Search code examples
mysqlsqlimpala

How to select unique columns from X columns but show X + Y columns from the results in SQL?


This table is on our impala cluster, although, the impala shell seems very similar to SQL. I have very little SQL or Impala experience, outside of doing extremely simple queries so this problem might be way above my experience and pay grade.

I need to get some data from our db using impala. There are other columns in the table but my command grabs these 3 columns I'm interested in. The data/result can look like this:

time | server | data
  0  |   A    | 500
  0  |   B    | 200
  0  |   C    | 300
  1  |   A    | 100
  1  |   A    | 400
  1  |   B    | 200
  1  |   C    | 300
  2  |   A    | 900
  2  |   B    | 800
  2  |   C    | 700
  2  |   C    | 600

Ideally, the data should look like time 0, where each server only shows up once for each time value. However, there's a bug and as shown, a server can show up more than once for a time value. And it's not the same server that shows up more than once per time value either, as shown in the example above.

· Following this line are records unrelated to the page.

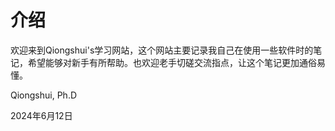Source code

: # 介绍

欢迎来到Qiongshui's学习网站，这个网站主要记录我自己在使用一些软件时的笔记，希望能够对新手有所帮助。也欢迎老手切磋交流指点，让这个笔记更加通俗易懂。 



Qiongshui, Ph.D



2024年6月12日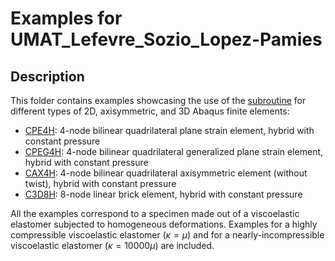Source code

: # Examples for UMAT_Lefevre_Sozio_Lopez-Pamies

## Description

This folder contains examples showcasing the use of the [subroutine](/UMAT_KLP_RK5_hybrid.f) for different types of 2D, axisymmetric, and 3D Abaqus finite elements:
- [CPE4H](CPE4H): 4-node bilinear quadrilateral plane strain element, hybrid with constant pressure
- [CPEG4H](CPEG4H): 4-node bilinear quadrilateral generalized plane strain element, hybrid with constant pressure
- [CAX4H](CAX4H): 4-node bilinear quadrilateral axisymmetric element (without twist), hybrid with constant pressure
- [C3D8H](C3D8H): 8-node linear brick element, hybrid with constant pressure

All the examples correspond to a specimen made out of a viscoelastic elastomer subjected to homogeneous deformations. Examples for a highly compressible viscoelastic elastomer ($\kappa=\mu$) and for a nearly-incompressible viscoelastic elastomer ($\kappa=10000\mu$) are included.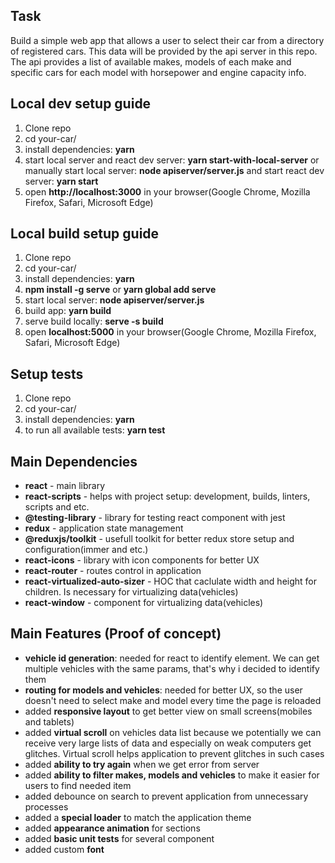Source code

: ## Task

Build a simple web app that allows a user to select their car from a directory of registered cars.
This data will be provided by the api server in this repo.
The api provides a list of available makes, models of each make and specific cars for each model with horsepower and engine capacity info.

## Local dev setup guide

1. Clone repo
2. cd your-car/
3. install dependencies: **yarn**
4. start local server and react dev server: **yarn start-with-local-server**
or manually start local server: **node apiserver/server.js** and start react dev server: **yarn start**
5. open **http://localhost:3000** in your browser(Google Chrome, Mozilla Firefox, Safari, Microsoft Edge)

## Local build setup guide

1. Clone repo
2. cd your-car/
3. install dependencies: **yarn**
4. **npm install -g serve** or **yarn global add serve**
5. start local server: **node apiserver/server.js** 
6. build app: **yarn build**
7. serve build locally: **serve -s build**
8. open **localhost:5000** in your browser(Google Chrome, Mozilla Firefox, Safari, Microsoft Edge)

## Setup tests

1. Clone repo
2. cd your-car/
3. install dependencies: **yarn**
4. to run all available tests: **yarn test**


## Main Dependencies

- **react** - main library
- **react-scripts** - helps with project setup: development, builds, linters, scripts and etc.
- **@testing-library** - library for testing react component with jest
- **redux** - application state management
- **@reduxjs/toolkit** - usefull toolkit for better redux store setup and configuration(immer and etc.)
- **react-icons** - library with icon components for better UX
- **react-router** - routes control in application
- **react-virtualized-auto-sizer** - HOC that caclulate width and height for children. Is necessary for virtualizing data(vehicles)
- **react-window** - component for virtualizing data(vehicles)

## Main Features (Proof of concept)

- **vehicle id generation**: needed for react to identify element. We can get multiple vehicles with the same params, that's why i decided to identify them
- **routing for models and vehicles**: needed for better UX, so the user doesn't need to select make and model every time the page is reloaded
- added **responsive layout** to get better view on small screens(mobiles and tablets)
- added **virtual scroll** on vehicles data list because we potentially we can receive very large lists of data and especially on weak computers get glitches. Virtual scroll helps application to prevent glitches in such cases
- added **ability to try again** when we get error from server
- added **ability to filter makes, models and vehicles** to make it easier for users to find needed item
- added debounce on search to prevent application from unnecessary processes
- added a **special loader** to match the application theme
- added **appearance animation** for sections
- added **basic unit tests** for several component
- added custom **font**
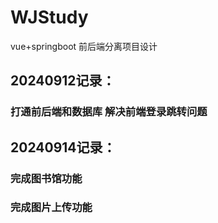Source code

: # WJStudy
vue+springboot 前后端分离项目设计

## 20240912记录：
### 打通前后端和数据库 解决前端登录跳转问题



## 20240914记录：
### 完成图书馆功能
### 完成图片上传功能
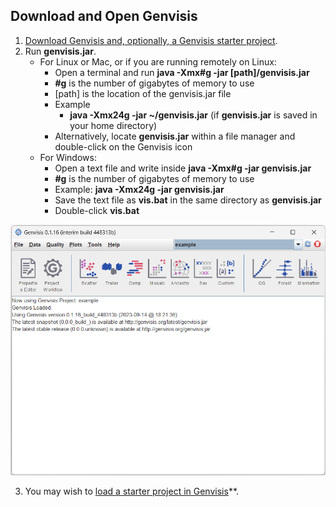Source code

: ## Download and Open Genvisis

1. [Download Genvisis and, optionally, a Genvisis starter project](https://genvisis.org/#/download).
2. Run **genvisis.jar**.
    * For Linux or Mac, or if you are running remotely on Linux:
        * Open a terminal and run **java -Xmx#g -jar [path]/genvisis.jar**
         * **#g** is the number of gigabytes of memory to use
         * [path] is the location of the genvisis.jar file
         * Example
             * **java -Xmx24g -jar ~/genvisis.jar** (if **genvisis.jar** is saved in your home directory)
        * Alternatively, locate **genvisis.jar** within a file manager and double-click on the Genvisis icon
    * For Windows:
        * Open a text file and write inside **java -Xmx#g -jar genvisis.jar**
        * **#g** is the number of gigabytes of memory to use
        * Example: **java -Xmx24g -jar genvisis.jar**
        * Save the text file as **vis.bat** in the same directory as **genvisis.jar**
        * Double-click **vis.bat**

![Image of Genvisis opened for the first time](/Images/GenvisisOpened.png)

3. You may wish to [load a starter project in Genvisis](../#/documentation/GetStarted--import-an-existing-project-into-Genvisis)**.
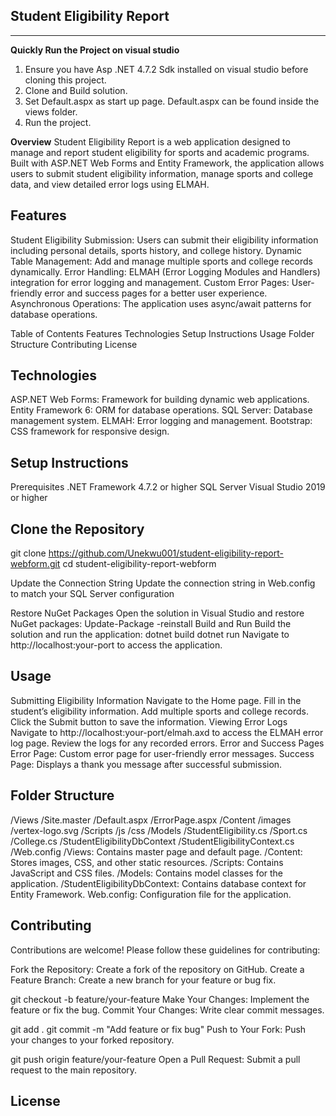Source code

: Student Eligibility Report
-------------------------------
-------------------------------
**Quickly Run the Project on visual studio**
1. Ensure you have Asp .NET 4.7.2 Sdk installed on visual studio before cloning this project.
2. Clone and Build solution.
3. Set Default.aspx as start up page. Default.aspx can be found inside the views folder.
4. Run the project.

**Overview**
Student Eligibility Report is a web application designed to manage and report student eligibility for sports and academic programs. Built with ASP.NET Web Forms and Entity Framework, the application allows users to submit student eligibility information, manage sports and college data, and view detailed error logs using ELMAH.

Features
---------
Student Eligibility Submission: Users can submit their eligibility information including personal details, sports history, and college history.
Dynamic Table Management: Add and manage multiple sports and college records dynamically.
Error Handling: ELMAH (Error Logging Modules and Handlers) integration for error logging and management.
Custom Error Pages: User-friendly error and success pages for a better user experience.
Asynchronous Operations: The application uses async/await patterns for database operations.

Table of Contents
Features
Technologies
Setup Instructions
Usage
Folder Structure
Contributing
License

Technologies
-------------
ASP.NET Web Forms: Framework for building dynamic web applications.
Entity Framework 6: ORM for database operations.
SQL Server: Database management system.
ELMAH: Error logging and management.
Bootstrap: CSS framework for responsive design.


Setup Instructions
-------------------
Prerequisites
.NET Framework 4.7.2 or higher
SQL Server
Visual Studio 2019 or higher

Clone the Repository
-------------------
git clone https://github.com/Unekwu001/student-eligibility-report-webform.git
cd student-eligibility-report-webform

Update the Connection String
Update the connection string in Web.config to match your SQL Server configuration
<connectionStrings>
    <add name="StudentEligibilityContext" connectionString="Data Source=(local);Initial Catalog=StudentEligibilityReportDb;Integrated Security=True;TrustServerCertificate=True;" providerName="System.Data.SqlClient" />
</connectionStrings>

Restore NuGet Packages
Open the solution in Visual Studio and restore NuGet packages:
Update-Package -reinstall
Build and Run
Build the solution and run the application:
dotnet build
dotnet run
Navigate to http://localhost:your-port to access the application.

Usage
-----------
Submitting Eligibility Information
Navigate to the Home page.
Fill in the student’s eligibility information.
Add multiple sports and college records.
Click the Submit button to save the information.
Viewing Error Logs
Navigate to http://localhost:your-port/elmah.axd to access the ELMAH error log page.
Review the logs for any recorded errors.
Error and Success Pages
Error Page: Custom error page for user-friendly error messages.
Success Page: Displays a thank you message after successful submission.


Folder Structure
--------------------
/Views
    /Site.master
    /Default.aspx
    /ErrorPage.aspx
/Content
    /images
        /vertex-logo.svg
/Scripts
    /js
    /css
/Models
    /StudentEligibility.cs
    /Sport.cs
    /College.cs
/StudentEligibilityDbContext
    /StudentEligibilityContext.cs
/Web.config
/Views: Contains master page and default page.
/Content: Stores images, CSS, and other static resources.
/Scripts: Contains JavaScript and CSS files.
/Models: Contains model classes for the application.
/StudentEligibilityDbContext: Contains database context for Entity Framework.
Web.config: Configuration file for the application.



Contributing
-----------------
Contributions are welcome! Please follow these guidelines for contributing:

Fork the Repository: Create a fork of the repository on GitHub.
Create a Feature Branch: Create a new branch for your feature or bug fix.

git checkout -b feature/your-feature
Make Your Changes: Implement the feature or fix the bug.
Commit Your Changes: Write clear commit messages.

git add .
git commit -m "Add feature or fix bug"
Push to Your Fork: Push your changes to your forked repository.

git push origin feature/your-feature
Open a Pull Request: Submit a pull request to the main repository.


License
----------

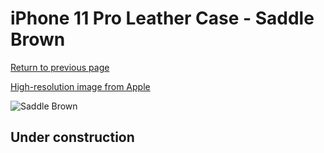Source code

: # iPhone 11 Pro Leather Case - Saddle Brown

[Return to previous page](/iphone_11)

[High-resolution image from Apple](https://store.storeimages.cdn-apple.com/8756/as-images.apple.com/is/MWYD2?wid=4500&hei=4500&fmt=png)

<div style="width: 500px"><img src="/everyphone/MWYD2.png" alt="Saddle Brown"></div>

## Under construction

In any case, what impala-shell/SQL command do I read up/look up to tell it to select distinct time and server but to choose the larger of the two data values? I don't know how to proceed past:

select distinct time, server from table;

If this is too hard or complicated, perhaps someone can point me to a command that selects distinct time and server but prints the first value of data it finds for the distinct pair of time and server.


Solution

  • To get the unique time and server values along with the largest data value you could use a query with a GROUP BY, as follows:

    SELECT TIME, SERVER, MAX(DATA)
      FROM TABLE
      GROUP BY TIME, SERVER
      ORDER BY TIME, SERVER;
    

    Hope this helps.

    Share and enjoy.